» **The data**:
_ _ _ _ _

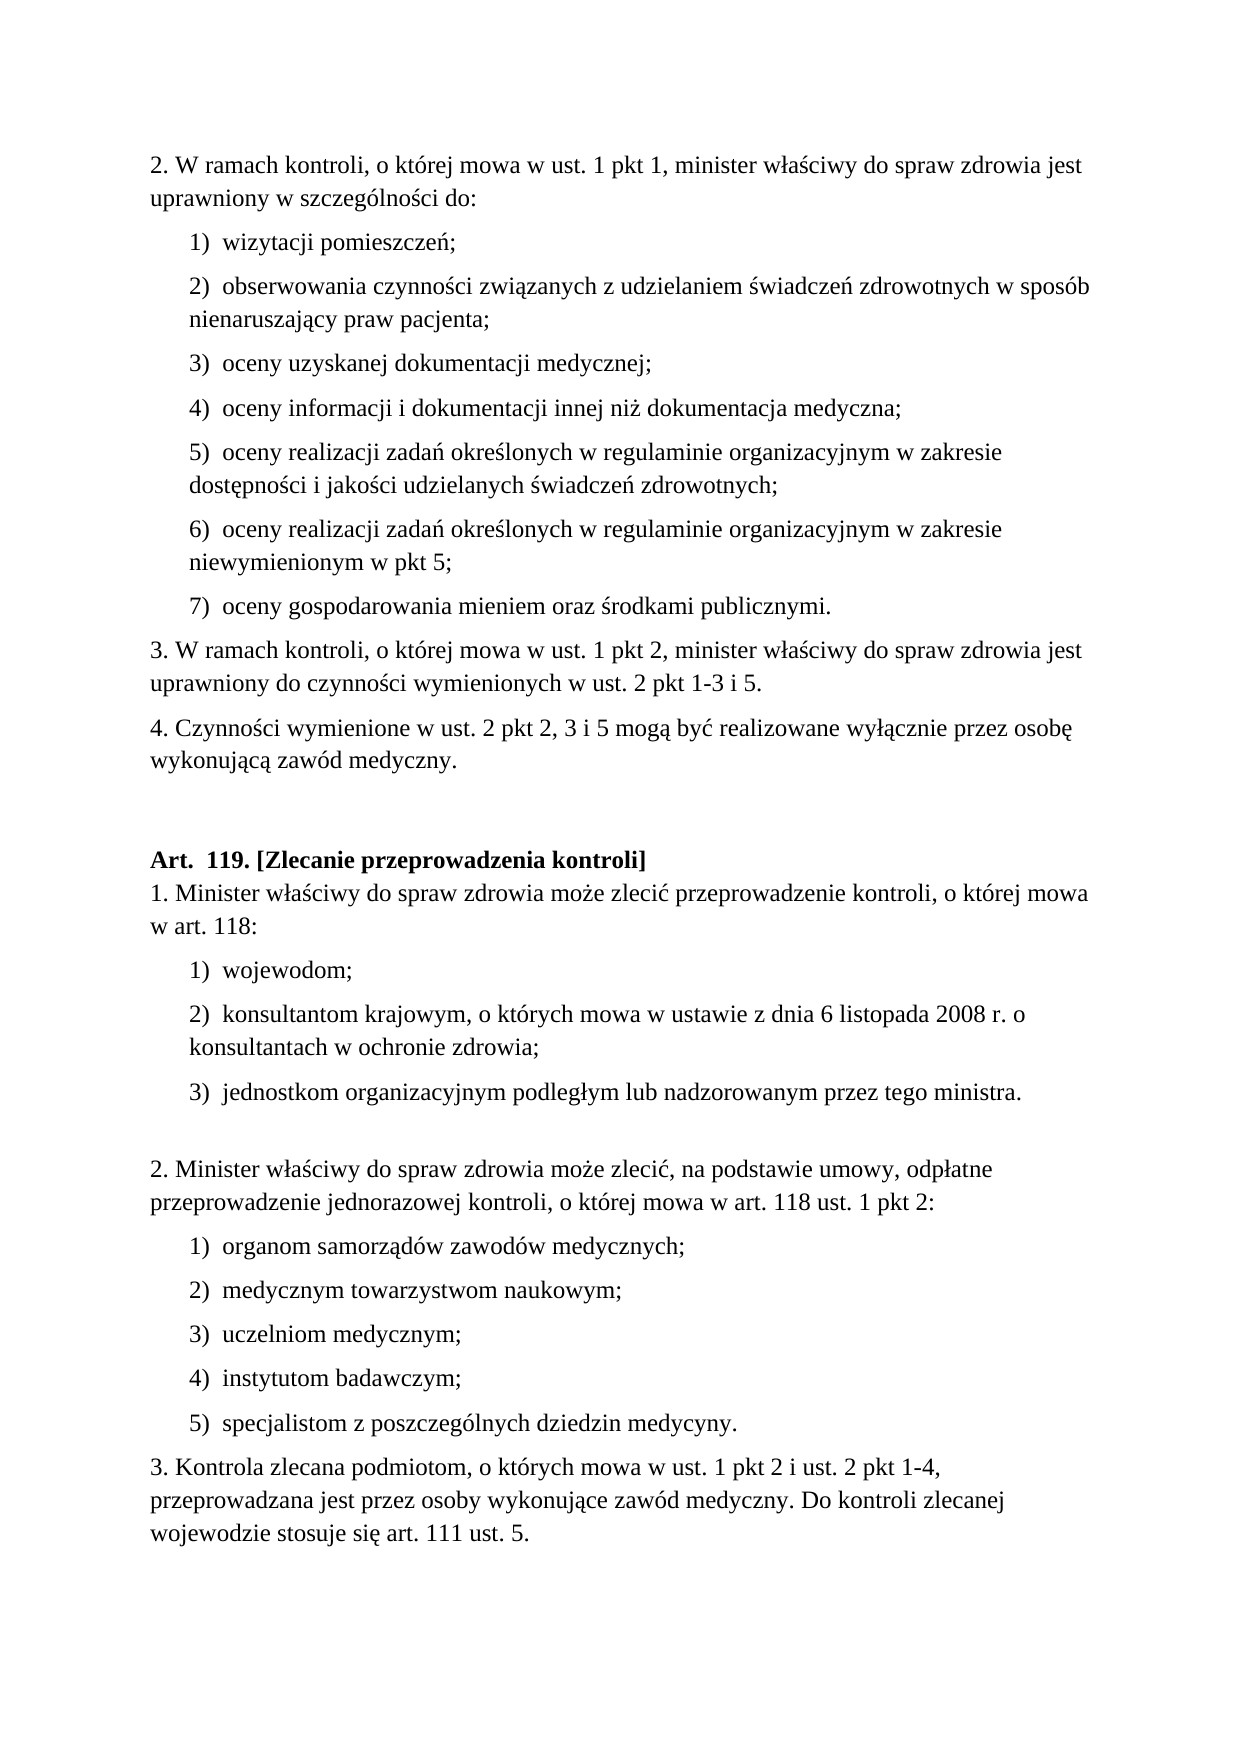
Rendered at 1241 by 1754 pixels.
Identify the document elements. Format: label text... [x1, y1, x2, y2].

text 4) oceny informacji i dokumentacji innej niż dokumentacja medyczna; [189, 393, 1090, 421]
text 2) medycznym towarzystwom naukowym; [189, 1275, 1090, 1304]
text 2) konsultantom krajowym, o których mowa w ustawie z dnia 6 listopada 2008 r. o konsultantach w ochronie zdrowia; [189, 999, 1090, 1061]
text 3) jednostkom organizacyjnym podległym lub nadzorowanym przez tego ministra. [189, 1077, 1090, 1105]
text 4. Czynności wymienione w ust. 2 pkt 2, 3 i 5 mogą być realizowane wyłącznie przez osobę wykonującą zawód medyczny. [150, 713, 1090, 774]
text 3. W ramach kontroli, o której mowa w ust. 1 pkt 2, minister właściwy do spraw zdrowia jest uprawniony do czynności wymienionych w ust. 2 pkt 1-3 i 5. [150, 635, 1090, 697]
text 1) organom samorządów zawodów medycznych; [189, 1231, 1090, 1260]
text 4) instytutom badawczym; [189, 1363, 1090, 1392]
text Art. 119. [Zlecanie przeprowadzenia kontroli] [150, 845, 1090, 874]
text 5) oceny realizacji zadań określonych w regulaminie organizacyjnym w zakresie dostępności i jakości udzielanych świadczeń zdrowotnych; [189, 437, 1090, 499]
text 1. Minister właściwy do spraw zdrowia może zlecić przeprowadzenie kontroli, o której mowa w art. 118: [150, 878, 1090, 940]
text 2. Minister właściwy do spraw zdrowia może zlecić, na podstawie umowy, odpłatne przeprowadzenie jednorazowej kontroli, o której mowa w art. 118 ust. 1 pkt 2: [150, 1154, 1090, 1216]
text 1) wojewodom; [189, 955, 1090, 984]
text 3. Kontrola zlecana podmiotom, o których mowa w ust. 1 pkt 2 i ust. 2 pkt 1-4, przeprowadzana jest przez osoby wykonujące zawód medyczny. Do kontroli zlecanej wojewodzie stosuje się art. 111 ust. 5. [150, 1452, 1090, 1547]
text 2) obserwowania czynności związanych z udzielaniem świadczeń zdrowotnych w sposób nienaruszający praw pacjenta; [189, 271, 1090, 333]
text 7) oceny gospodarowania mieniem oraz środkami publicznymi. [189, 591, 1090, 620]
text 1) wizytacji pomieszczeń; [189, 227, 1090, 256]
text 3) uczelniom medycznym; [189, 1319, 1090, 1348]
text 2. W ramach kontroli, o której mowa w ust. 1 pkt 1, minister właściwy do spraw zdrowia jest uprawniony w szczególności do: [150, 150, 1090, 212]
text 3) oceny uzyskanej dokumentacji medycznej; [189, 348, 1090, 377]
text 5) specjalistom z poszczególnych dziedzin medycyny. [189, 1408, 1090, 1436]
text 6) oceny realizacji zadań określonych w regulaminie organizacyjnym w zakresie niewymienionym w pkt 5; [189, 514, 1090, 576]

_ _ _ _ _

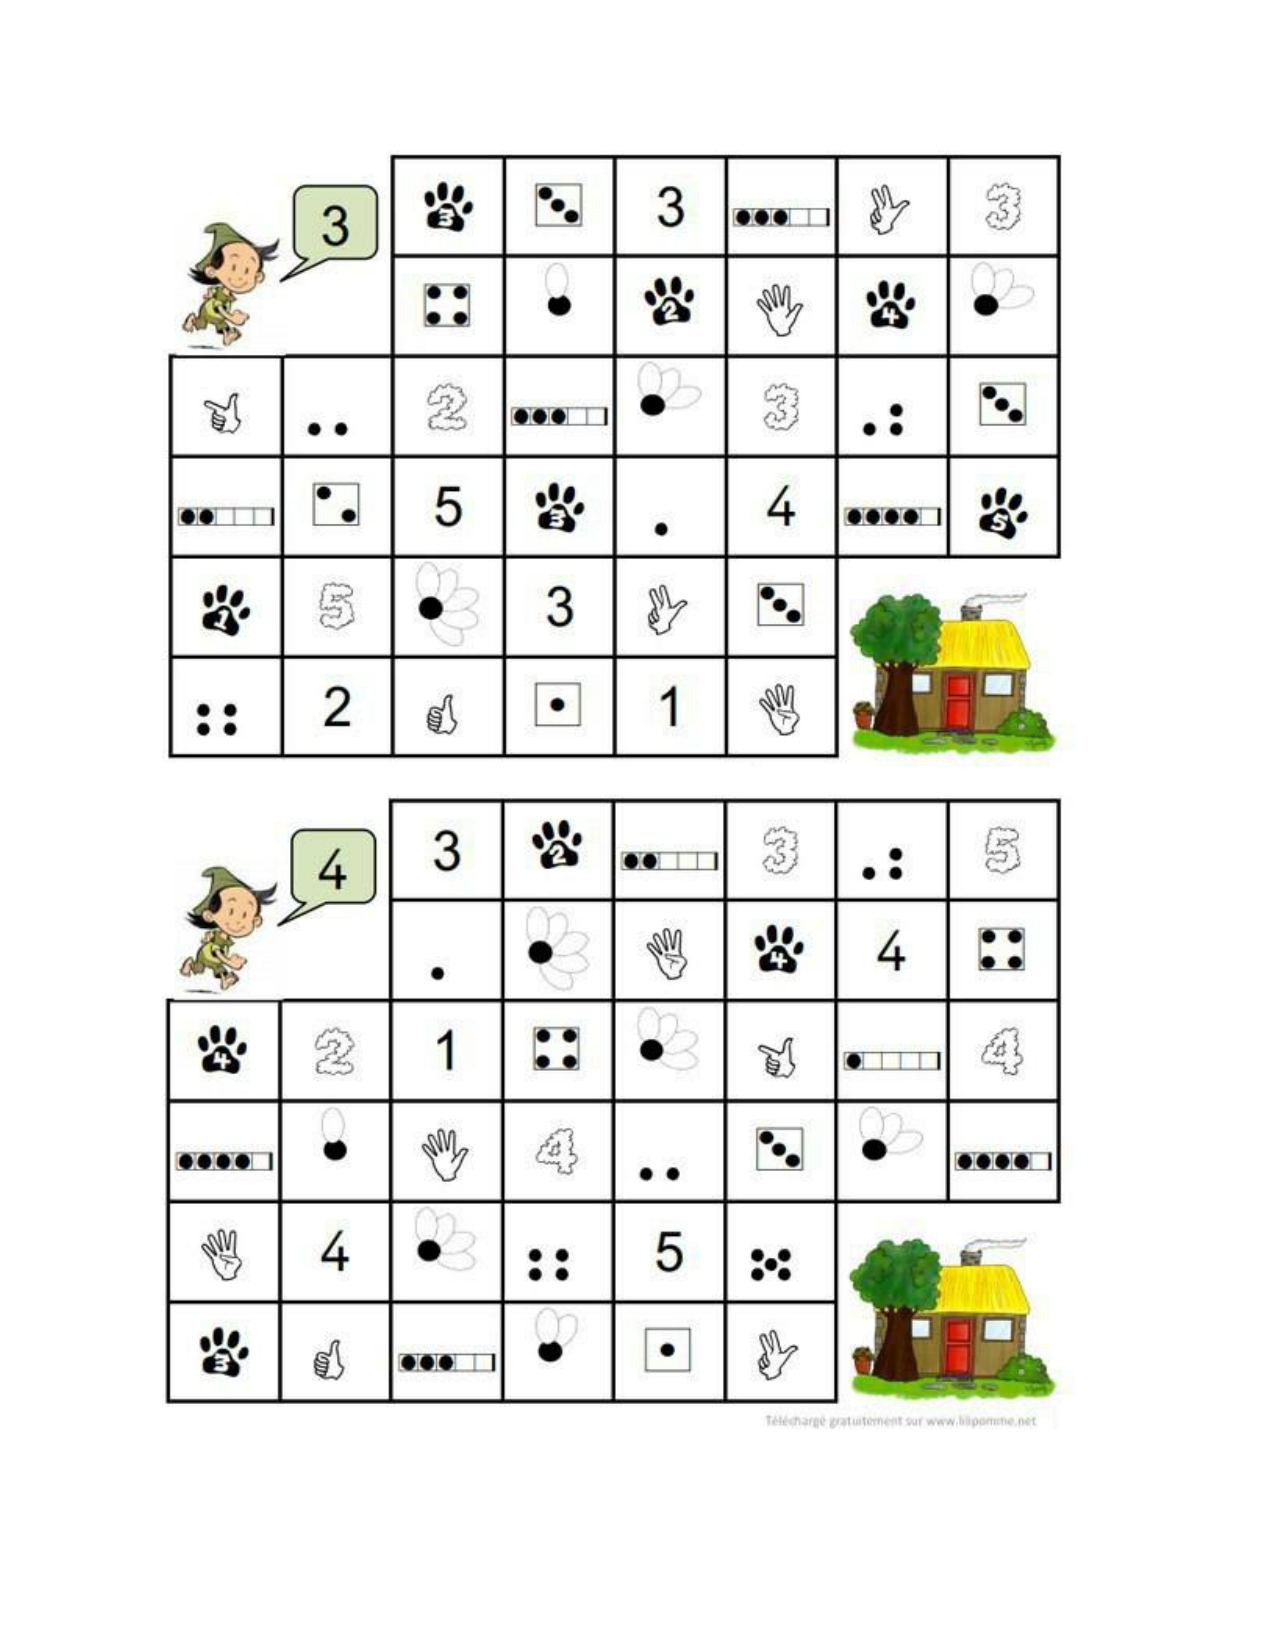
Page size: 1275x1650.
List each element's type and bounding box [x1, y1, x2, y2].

_ _ _ _ _

» **How to complete this task**: Your answer must consist solely of the lines above between the line holding "Page size: 1275x1650." and the line holding "List each element's", inclusive, copied exactly.

» **Response**:
Page size: 1275x1650.
List each element's type and bounding box [x1, y1, x2, y2].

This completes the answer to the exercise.